Roy: When's the last time a dealer held a Formula One viewing party at four in the morning on a Sunday? We do. Have you ever heard a Formula One racecar through a Focal Sopra No.3? It's awesome.

Dagdagan: What are you optimistic about in this industry?

Roy: The automotive sector's a great example because so many of our customers are into luxury automotive. A Toyota Camry today will out accelerate, out break, and out handle a Ferrari 308 from Magnum P.I. It's a better car . . . but it looks like a Toyota Camry. But Ferrari still exists, and people still buy fast cars. You can get a Subaru WRX for $30,000, and it's better, faster—as fast as many sports cars from sports car companies.

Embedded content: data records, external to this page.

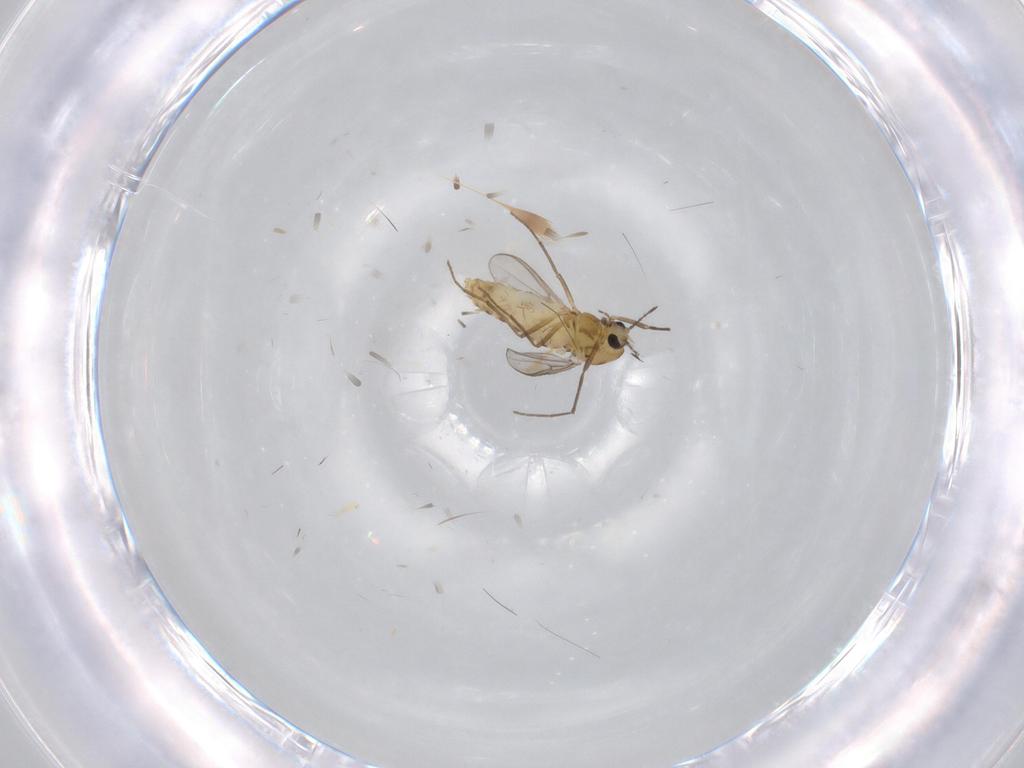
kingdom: Animalia
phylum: Arthropoda
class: Insecta
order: Diptera
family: Chironomidae
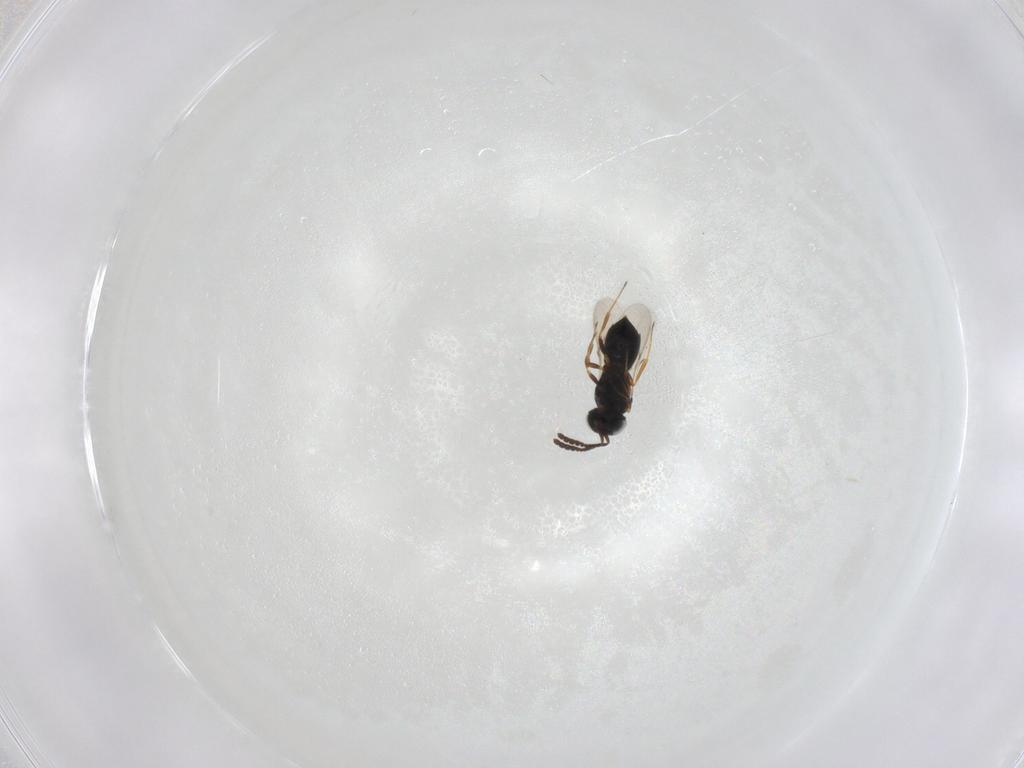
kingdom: Animalia
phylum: Arthropoda
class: Insecta
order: Hymenoptera
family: Scelionidae
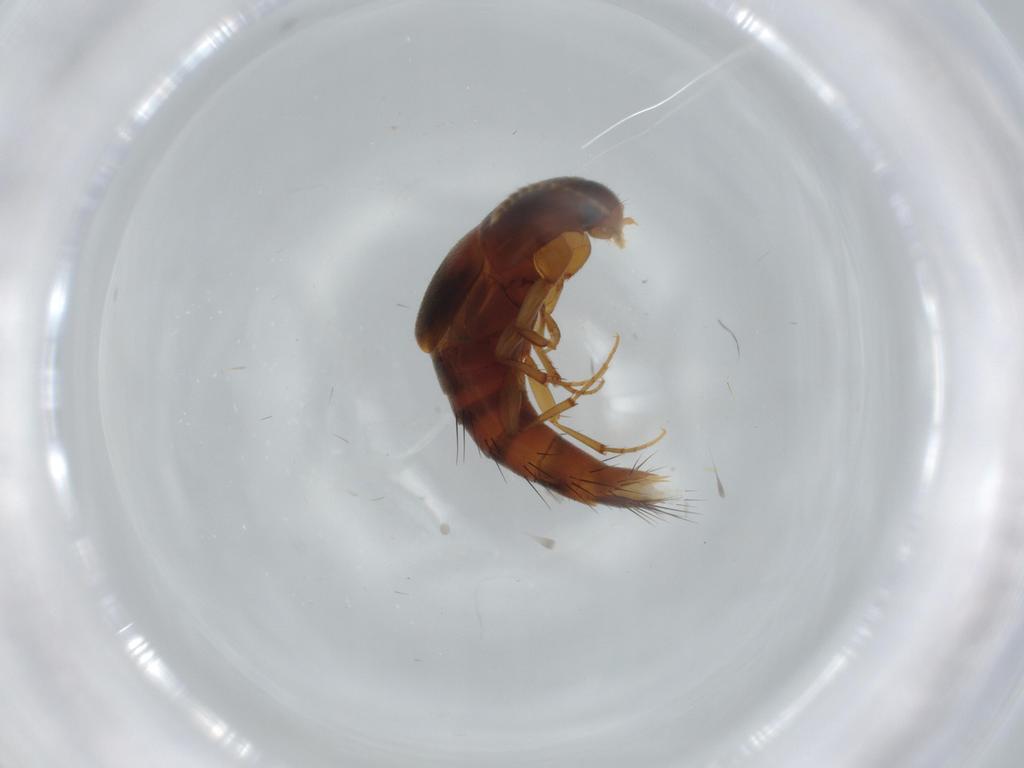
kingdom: Animalia
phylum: Arthropoda
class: Insecta
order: Coleoptera
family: Staphylinidae
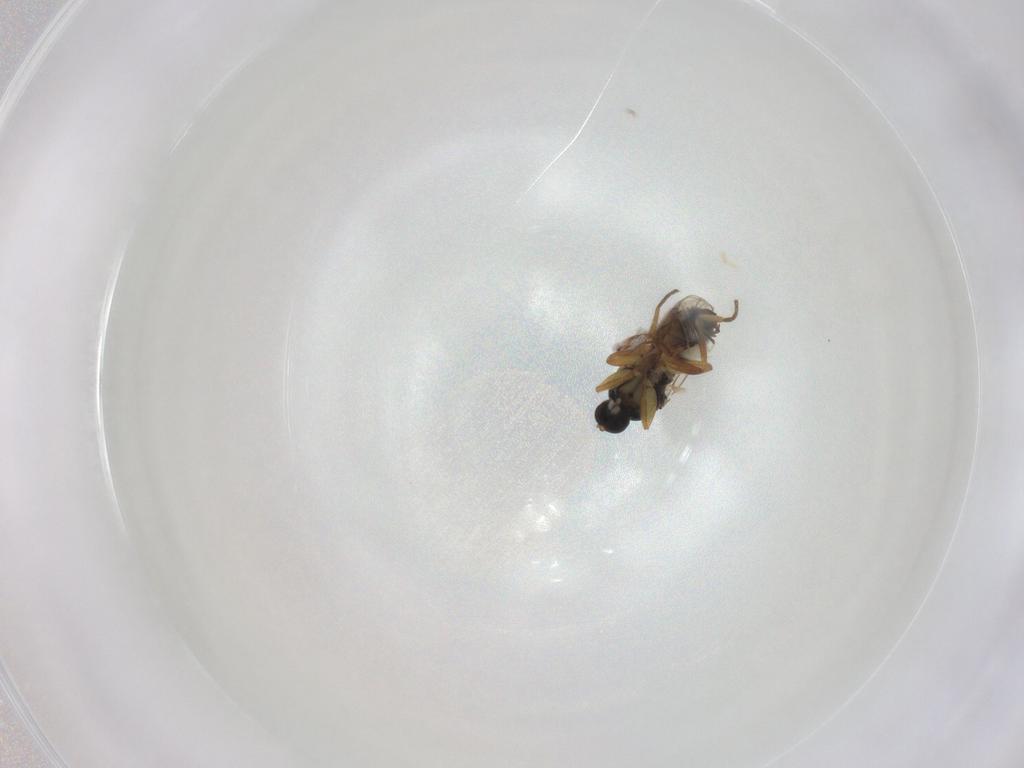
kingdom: Animalia
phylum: Arthropoda
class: Insecta
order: Diptera
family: Hybotidae
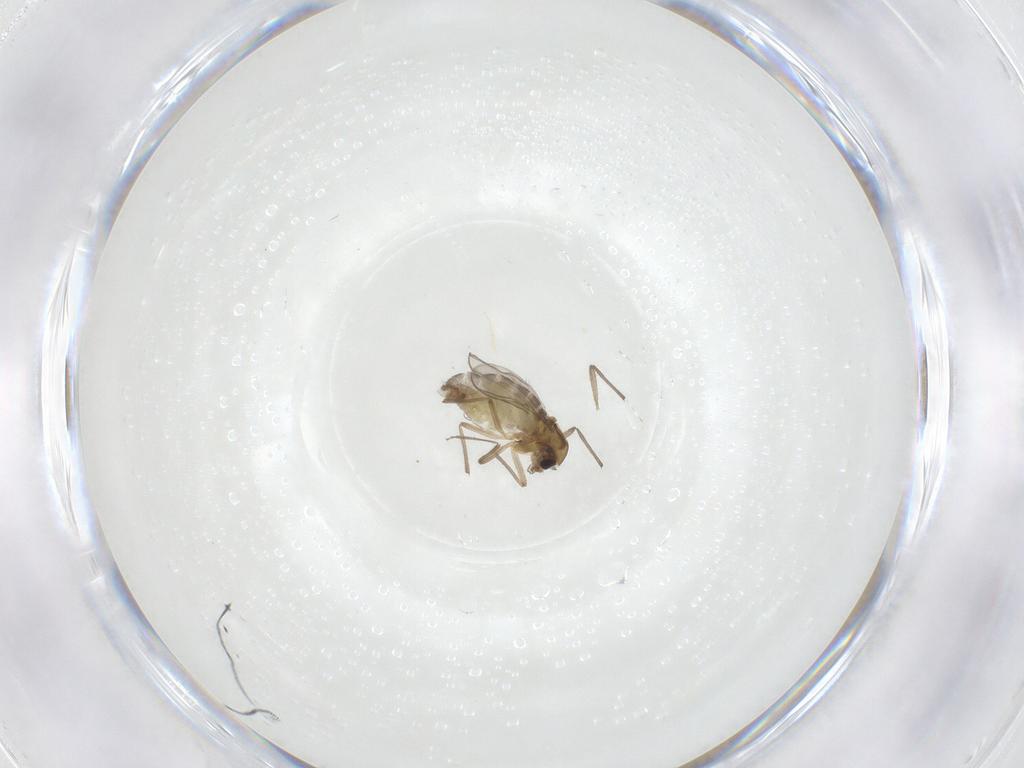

Performance in all parts of society is becoming commoditized. In theory, Sonos or everything at Best Buy should win, and there's no reason this sector should exist. People aren't buying numbers. They're buying flavors of sound, they're buying character, they're buying an idea that the box doesn't need to be hidden behind a wall; the box is art. It's art, replicating art. "If only I had that, I'd be a little closer to real life." That's part of the human condition, and that will never change. As long as someone is giving customers a place to learn and see what the absolute best is at the intersection of art, science, and engineering, the high-end will always exist.

So I'm more optimistic than ever because the more digitized, virtualized, and synthetic the entertainment that Hollywood is trying to foist on us—virtual reality, augmented reality, self-driving cars, lower-quality bit rate files—the more that the mass of people believe that that's all there is, the more likely it is that there's going to be a 180-degree turn—that people are going to place value on tangible, organic, real things. Why are record players making a comeback? Even shitty record players. Even shitty records sold at Urban Outfitters. Why? Because they believe in the idea of authenticity, and authenticity is best delivered by the highest quality engineering. (If only the software were better, we'd be closer to the real thing.)

I'm totally an optimist. What I'm a pessimist about is the way it's being sold. Stores suck. They do. If stores were great, we wouldn't exist.

Kain: We're truly passionate about what we do. What I look forward to is sitting down with a prospect and enjoying the reproduction of a performance—really allowing myself to decompress. It's meditation. Whether it's a glass of scotch, a cigar—I'm there and I'm engulfed in the experience. That's what I look forward to. I want to transcend that experience to the next person, because I feel that it's a part of people's lives that is missing significantly. And at the core of it, that's why we do this. Aside from filling the void in the industry, what I hold true is the passion. I'm not here to sell you a box; I'm trying to sell you the lifestyle behind it. I'm trying to make sure that when you get home, you're enjoying this stuff.

What I don't want to get lost in translation within this story is that we're mad at anyone else. As consumers, we're frustrated, and the result will be this [NoHo Sound]. But at the core of it is what we're talking about right now, which is us having fun—translating and transcending that to our customers. We want to broaden the awareness of our industry. We're disappointed at what others haven't done.

Roy: And if we don't do this, where are we going to buy gear in New York City? Who's going to sell it to us?